ArcelorMittal Gent was the first ArcelorMittal plant to develop the following new products:
- ULC BH 260, hot-dip galvanized, for external automotive components
- TRIP 590, 700, 780, hot-dip galvanized
- DP1000, hot-dip galvanized
- DP500, hot-dip galvanized, for external automotive components
The use of transformation induced plasticity (TRIP) steel, which combines high strength with exceptional formability, enables our automotive customers to make important progress in the field of passenger safety and weight savings (environmental responsibility).
Since the beginning, in the late 1990s, the developments progressed particularly in the attained tensile-strength level, reaching 700MPa (TRIP 700).
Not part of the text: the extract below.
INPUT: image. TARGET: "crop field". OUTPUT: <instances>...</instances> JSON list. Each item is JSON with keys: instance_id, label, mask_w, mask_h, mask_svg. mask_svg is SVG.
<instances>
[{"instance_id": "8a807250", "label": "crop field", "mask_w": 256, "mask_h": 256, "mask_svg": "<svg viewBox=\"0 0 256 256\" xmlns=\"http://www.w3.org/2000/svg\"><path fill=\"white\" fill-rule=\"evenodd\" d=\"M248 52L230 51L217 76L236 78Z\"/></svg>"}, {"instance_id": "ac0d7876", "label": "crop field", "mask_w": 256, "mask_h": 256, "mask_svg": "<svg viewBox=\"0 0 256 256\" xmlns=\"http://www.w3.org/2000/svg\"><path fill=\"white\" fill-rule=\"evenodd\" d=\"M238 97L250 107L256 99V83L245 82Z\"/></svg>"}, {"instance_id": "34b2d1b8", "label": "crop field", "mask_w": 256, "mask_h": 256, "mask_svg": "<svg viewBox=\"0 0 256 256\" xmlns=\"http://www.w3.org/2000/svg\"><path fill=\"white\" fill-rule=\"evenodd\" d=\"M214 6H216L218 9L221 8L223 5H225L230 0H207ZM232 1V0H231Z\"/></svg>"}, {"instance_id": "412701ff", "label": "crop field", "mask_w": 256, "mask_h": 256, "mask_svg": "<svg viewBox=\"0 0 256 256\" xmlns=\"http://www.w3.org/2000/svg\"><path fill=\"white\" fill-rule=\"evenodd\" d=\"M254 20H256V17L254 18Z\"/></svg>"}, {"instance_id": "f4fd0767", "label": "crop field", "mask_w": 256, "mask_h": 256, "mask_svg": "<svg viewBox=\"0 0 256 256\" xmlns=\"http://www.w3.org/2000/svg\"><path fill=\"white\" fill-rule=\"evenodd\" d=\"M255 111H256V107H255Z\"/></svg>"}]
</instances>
Thanks to close cooperation between researchers from a number of disciplines and representatives from the various production divisions, ArcelorMittal Gent was able to produce the first hot-dip galvanized TRIP coil in 2001. That was a first for the ArcelorMittal group.
Application tests performed by certain leading automobile manufacturers indicated, however, that scope still remained for improvement, particularly in the area of spot-weldability. In the course of 2002, we then developed an adapted concept involving less carbon, which resulted in the ArcelorMittal product attaining the same standard as that of our chief competitors. At the same time, we continued laboratory-scale research into ways of reducing the carbon content even further, by adding phosphor (P). These efforts were rewarded in mid-2003 by industrial-scale implementation at ArcelorMittal Gent of a hot-dip galvanized TRIP 700 type with the lowest carbon content (best spot-weldability) anywhere on the European market. Within one year, we had therefore achieved an exceptionally important breakthrough in the area of weldable and hot-dip galvanized TRIP steels.
At the end of 2003, we expanded this patented concept further, so that ArcelorMittal Gent is now able to offer a complete range (590-780 MPa) of hot-dip galvanized TRIP steels. This achievement would not have been possible without the close and sound relationship between the ArcelorMittal Global Research and Development Gent and ArcelorMittal Gent.
Parallel to these efforts, a concept for galvannealed TRIP - initially developed by Nippon Steel in conjunction with ArcelorMittal's Ledepp laboratory - was produced at ArcelorMittal Gent, resulting in full-hard material. This material was then zinc-coated in Bregal and Mardyck. This industrial test was completed so rapidly that it caught the attention of the senior management at ArcelorMittal Auto.
At the "Journées Sidérurgiques Internationales", accolades are awarded each year to a number of projects that are the product of an expressly multidisciplinary approach. ArcelorMittal Gent / ArcelorMittal Global Research and Development Gent was nominated for the award and received the ATS prize for the development of hot-dip galvanized TRIP steel. The award is a recognition of strong and sustained teamwork.